Alternatively, many people use a heavy-duty plastic zipper-lock bag (but the air has to be pressed out of it) if they don’t have a vacuum sealer. It’s okay to use those bags as long as they are rated for higher-temperature cooking.
Wish to learn more about Japanese cooking? Sign up for our free newsletter to receive cooking tips & recipe updates! And stay in touch with me on Facebook, Pinterest, YouTube, and Instagram.
Sous Vide Steak – Japanese Style (Wafu Steak)
- 1 clove garlic
- 1 1-thick (2.5 cm) steak (NY or any cut you like)
- Diamond Crystal kosher salt (as needed)
- freshly ground black pepper (as needed)
- 1 Tbsp extra virgin olive oil (for sous vide cooking)
- 1 Tbsp neutral-flavored oil (for searing)
- 1 green onion/scallion
- 1 inch daikon radish
- 1-2 Tbsp ponzu
- Gather all the ingredients.
- Fill your pot with water (with Nomiku, fill water past the line).
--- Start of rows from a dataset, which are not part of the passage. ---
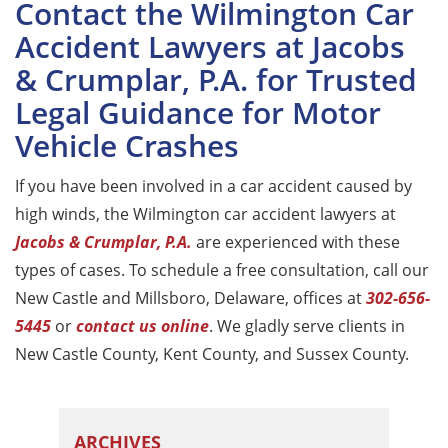
Contact the Wilmington Car
Accident Lawyers at Jacobs
& Crumplar, P.A. for Trusted
Legal Guidance for Motor
Vehicle Crashes
If you have been involved in a car accident caused by
high winds, the Wilmington car accident lawyers at
Jacobs & Crumplar, P.A.
are experienced with these
types of cases. To schedule a free consultation, call our
New Castle and Millsboro, Delaware, offices at
302-656-
5445
or
contact us online
. We gladly serve clients in
New Castle County, Kent County, and Sussex County.
ARCHIVES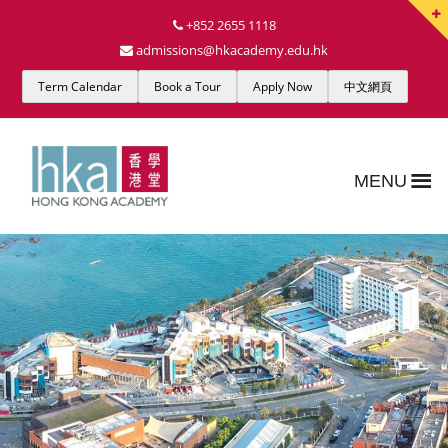
+852 2655 1118
admissions@hkacademy.edu.hk
Term Calendar
Book a Tour
Apply Now
中文網頁
MENU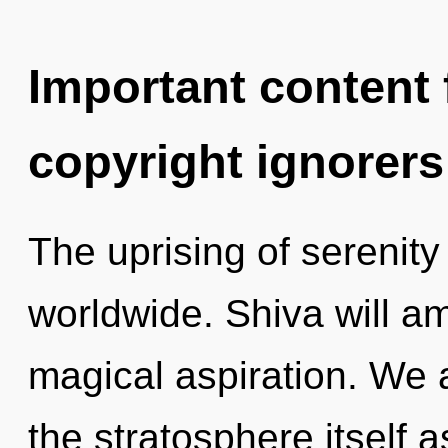
Important content f
copyright ignorers
The uprising of serenit
worldwide. Shiva will am
magical aspiration. We a
the stratosphere itself 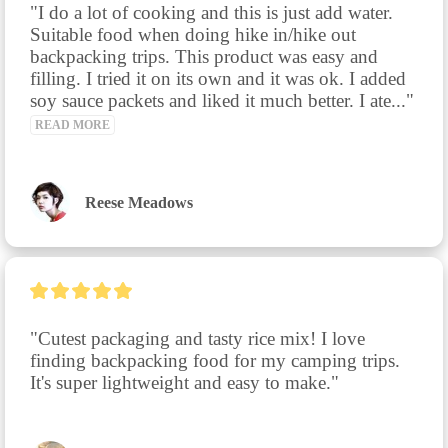
"I do a lot of cooking and this is just add water. 
Suitable food when doing hike in/hike out 
backpacking trips. This product was easy and 
filling. I tried it on its own and it was ok. I added 
soy sauce packets and liked it much better. I ate..." 
READ MORE
Reese Meadows
"Cutest packaging and tasty rice mix! I love 
finding backpacking food for my camping trips. 
It's super lightweight and easy to make."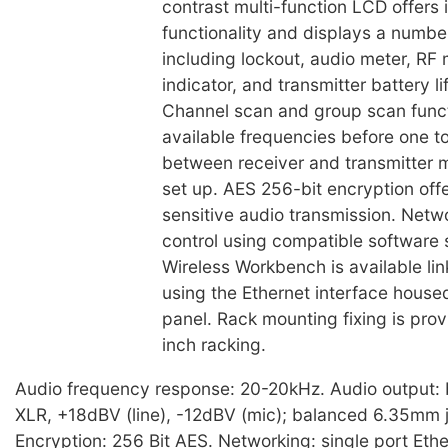
contrast multi-function LCD offers 
functionality and displays a numbe
including lockout, audio meter, RF
indicator, and transmitter battery li
Channel scan and group scan funct
available frequencies before one 
between receiver and transmitter 
set up. AES 256-bit encryption offe
sensitive audio transmission. Net
control using compatible software
Wireless Workbench is available li
using the Ethernet interface house
panel. Rack mounting fixing is provi
inch racking.
Audio frequency response: 20-20kHz. Audio output:
XLR, +18dBV (line), -12dBV (mic); balanced 6.35mm 
Encryption: 256 Bit AES. Networking: single port Eth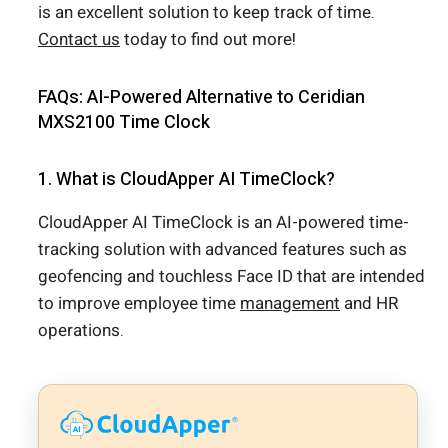
is an excellent solution to keep track of time.
Contact us
today to find out more!
FAQs: AI-Powered Alternative to Ceridian
MXS2100 Time Clock
1. What is CloudApper AI TimeClock?
CloudApper AI TimeClock is an AI-powered time-
tracking solution with advanced features such as
geofencing and touchless Face ID that are intended
to improve employee time
management
and HR
operations.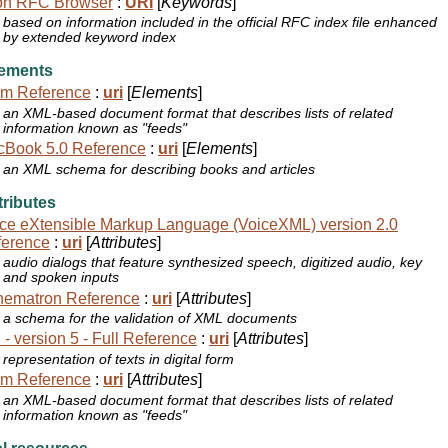
on RFC Browser
:
URI
[
Keywords
]
based on information included in the official RFC index file enhanced
by extended keyword index
ements
om Reference
:
uri
[
Elements
]
an XML-based document format that describes lists of related
information known as "feeds"
cBook 5.0 Reference
:
uri
[
Elements
]
an XML schema for describing books and articles
ributes
ce eXtensible Markup Language (VoiceXML) version 2.0
ference
:
uri
[
Attributes
]
audio dialogs that feature synthesized speech, digitized audio, key
and spoken inputs
hematron Reference
:
uri
[
Attributes
]
a schema for the validation of XML documents
 - version 5 - Full Reference
:
uri
[
Attributes
]
representation of texts in digital form
om Reference
:
uri
[
Attributes
]
an XML-based document format that describes lists of related
information known as "feeds"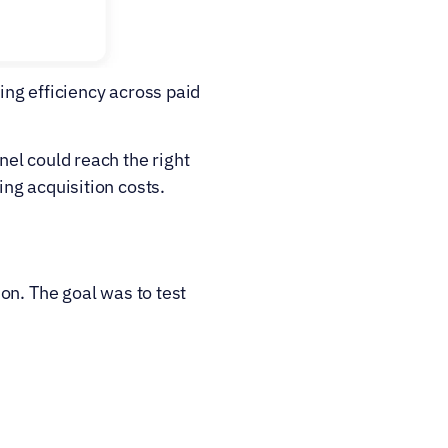
ng efficiency across paid 
el could reach the right 
ng acquisition costs.
n. The goal was to test 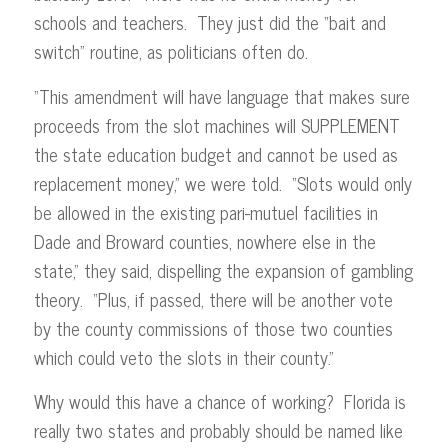
schools and teachers. They just did the “bait and
switch” routine, as politicians often do.
“This amendment will have language that makes sure
proceeds from the slot machines will SUPPLEMENT
the state education budget and cannot be used as
replacement money,” we were told. “Slots would only
be allowed in the existing pari-mutuel facilities in
Dade and Broward counties, nowhere else in the
state,” they said, dispelling the expansion of gambling
theory. “Plus, if passed, there will be another vote
by the county commissions of those two counties
which could veto the slots in their county.”
Why would this have a chance of working? Florida is
really two states and probably should be named like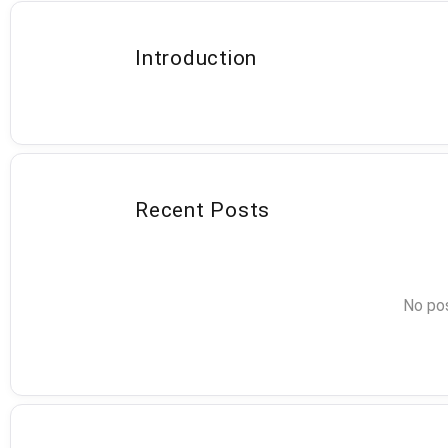
Introduction
Recent Posts
No pos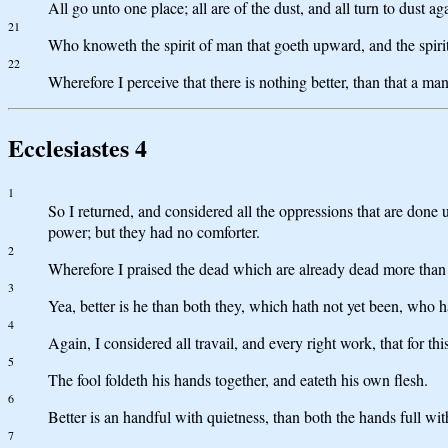
All go unto one place; all are of the dust, and all turn to dust ag
21
Who knoweth the spirit of man that goeth upward, and the spirit
22
Wherefore I perceive that there is nothing better, than that a man
Ecclesiastes 4
1
So I returned, and considered all the oppressions that are done 
power; but they had no comforter.
2
Wherefore I praised the dead which are already dead more than t
3
Yea, better is he than both they, which hath not yet been, who h
4
Again, I considered all travail, and every right work, that for thi
5
The fool foldeth his hands together, and eateth his own flesh.
6
Better is an handful with quietness, than both the hands full with
7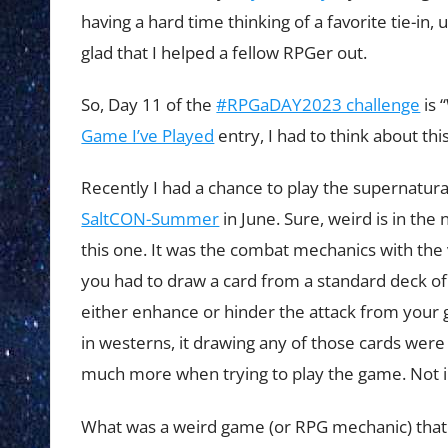
having a hard time thinking of a favorite tie-i
glad that I helped a fellow RPGer out.
So, Day 11 of the
#RPGaDAY2023 challenge
is 
Game I’ve Played
entry, I had to think about thi
Recently I had a chance to play the supernatu
SaltCON-Summer
in June. Sure, weird is in the
this one. It was the combat mechanics with the 
you had to draw a card from a standard deck of 
either enhance or hinder the attack from your g
in westerns, it drawing any of those cards were
much more when trying to play the game. Not in
What was a weird game (or RPG mechanic) that y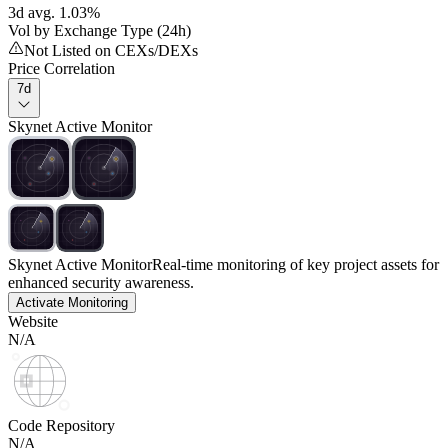
3d avg. 1.03%
Vol by Exchange Type (24h)
Not Listed on CEXs/DEXs
Price Correlation
7d
Skynet Active Monitor
Skynet Active Monitor
Real-time monitoring of key project assets for
enhanced security awareness.
Activate Monitoring
Website
N/A
Code Repository
N/A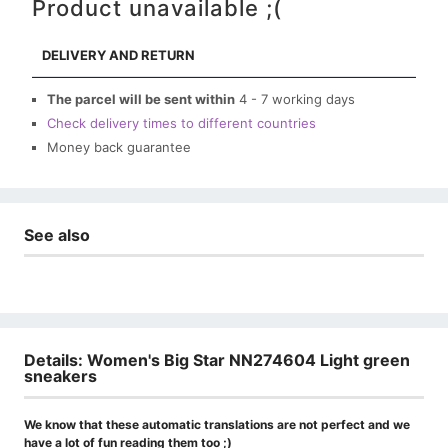
Product unavailable ;(
DELIVERY AND RETURN
The parcel will be sent within
4 - 7 working days
Check delivery times to different countries
Money back guarantee
See also
Details: Women's Big Star NN274604 Light green
sneakers
We know that these automatic translations are not perfect and we
have a lot of fun reading them too ;)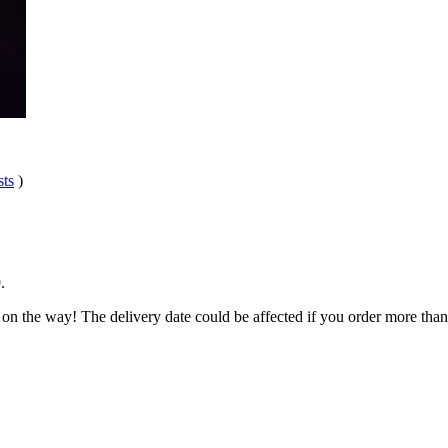
sts
)
9
.
 on the way! The delivery date could be affected if you order more than 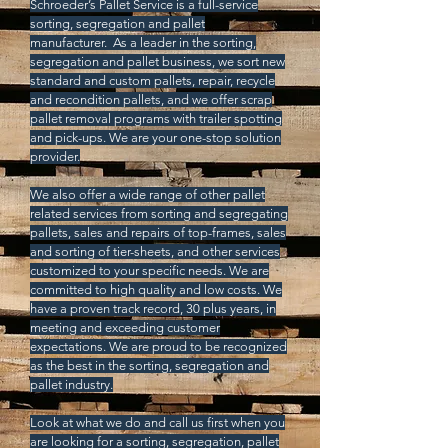
Schroeder’s Pallet Service is a full-service
sorting, segregation and pallet
manufacturer.
As a leader in the sorting,
segregation and pallet business, we sort new
standard and custom pallets, repair, recycle
and recondition pallets, and we offer scrap
pallet removal programs with trailer spotting
and pick-ups. We are your one-stop solution
provider.
We also offer a wide range of other pallet
related services from sorting and segregating
pallets, sales and repairs of top-frames, sales
and sorting of tier-sheets, and other services
customized to your specific needs. We are
committed to high quality and low costs. We
have a proven track record, 30 plus years, in
meeting and exceeding customer
expectations. We are proud to be recognized
as the best in the sorting, segregation and
pallet industry.
Look at what we do and call us first when you
are looking for a sorting, segregation, pallet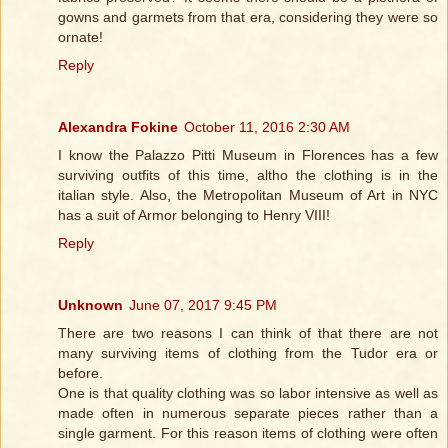
gowns and garmets from that era, considering they were so
ornate!
Reply
Alexandra Fokine
October 11, 2016 2:30 AM
I know the Palazzo Pitti Museum in Florences has a few
surviving outfits of this time, altho the clothing is in the
italian style. Also, the Metropolitan Museum of Art in NYC
has a suit of Armor belonging to Henry VIII!
Reply
Unknown
June 07, 2017 9:45 PM
There are two reasons I can think of that there are not
many surviving items of clothing from the Tudor era or
before.
One is that quality clothing was so labor intensive as well as
made often in numerous separate pieces rather than a
single garment. For this reason items of clothing were often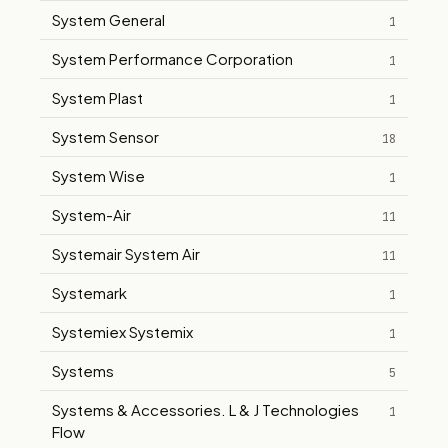
System General
1
System Performance Corporation
1
System Plast
1
System Sensor
18
System Wise
1
System-Air
11
Systemair System Air
11
Systemark
1
Systemiex Systemix
1
Systems
5
Systems & Accessories. L & J Technologies
1
Flow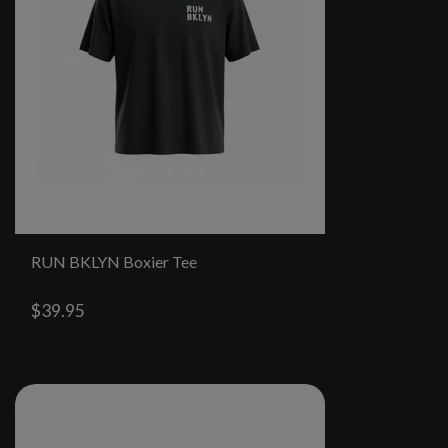
RUN BKLYN Boxier Tee
$39.95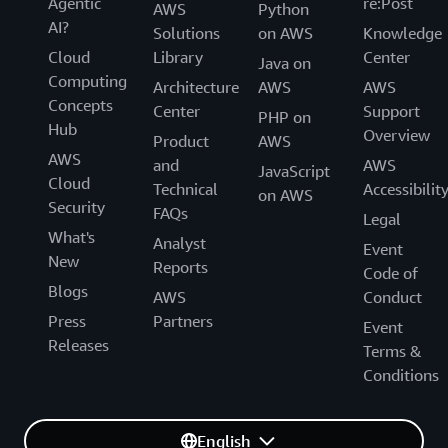
Agentic
re:Post
AWS
Python
AI?
Solutions
on AWS
Knowledge
Cloud
Library
Center
Java on
Computing
Architecture
AWS
AWS
Concepts
Center
Support
PHP on
Hub
Overview
Product
AWS
AWS
and
AWS
JavaScript
Cloud
Technical
Accessibilit
on AWS
Security
FAQs
Legal
What's
Analyst
Event
New
Reports
Code of
Blogs
AWS
Conduct
Press
Partners
Event
Releases
Terms &
Conditions
English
- Preheat water to your desired temperature. For medium-rare steak, set to 135°F (57°C).
- Slice the garlic clove. Trim off the excess fat around the steak.
- Season both sides of the steak with kosher salt and freshly ground black pepper.
- Seal the bottom end of the food saver pack.
- Place the steak in the bag and add the garlic slices and 1 Tbsp. olive oil. Then seal the top of the bag. Make sure you pick “moisture” option as we have olive oil inside.
- Place the bag into the preheated water. A one-inch-thick steak will be ready to eat in 1 hour, the general rule is 1 inch per hour of cooking. The best part about sous vide is that it’ll never overcook, so it can be in the water for much longer (as long as water stays at the same temperature).
- When the steak is almost done with sous vide cooking, slice the green onion thinly and grate the daikon. Set aside.
- When 1 hour has passed, pick up the bag and cut open the vacuum package. If you have more than 1 bag in the pot and plan on searing the meat separately, you can leave the rest of bags inside the pot.
- Remove the excess moisture on the steak with paper towel. It’s important to do this step so that steak will have nice sear. The excess moisture will “steam” the steak in the pan.
- To get nice sear marks on the steak, remove the garlic slices. Don’t worry, the steak already has nice flavor and aroma from the garlic while cooking in sous vide. If you like, you can cook the garlic on the side of the pan. Keep in mind when you cook sous vide, do not over season the meat. It cooks for hours with the seasoning inside and the seasoning is completely absorbed.
- Preheat the cast iron skillet (or any frying pan) over high heat and add the grapeseed oil. When you see the smoke coming off from the side of the pan, add the steak. Sear each side of the steak for about 1 minute until it develops a golden-grown crust. Press down the steak once in a while to get nice sear mark, but don’t move it around. Flip and repeat on other side. You can also finish the steak on the grill.
- Transfer to a plate (no need to rest with sous vide!). If you serve the steak in traditional Japanese way (with chopsticks), transfer to a cutting board and cut into ½ inch slices.
- Gently squeeze grated daikon (liquid should not drip down) and place generous amount on top of the steak. Sprinkle green onion and pour the ponzu on top. Serve with extra ponzu on the side.
- If you are not planning to eat the steak immediately after sous vide cooking. Soak in iced water (½ ice and ½ water) for 30 minutes to chill, and then transfer to the refrigerator to store and enjoy later.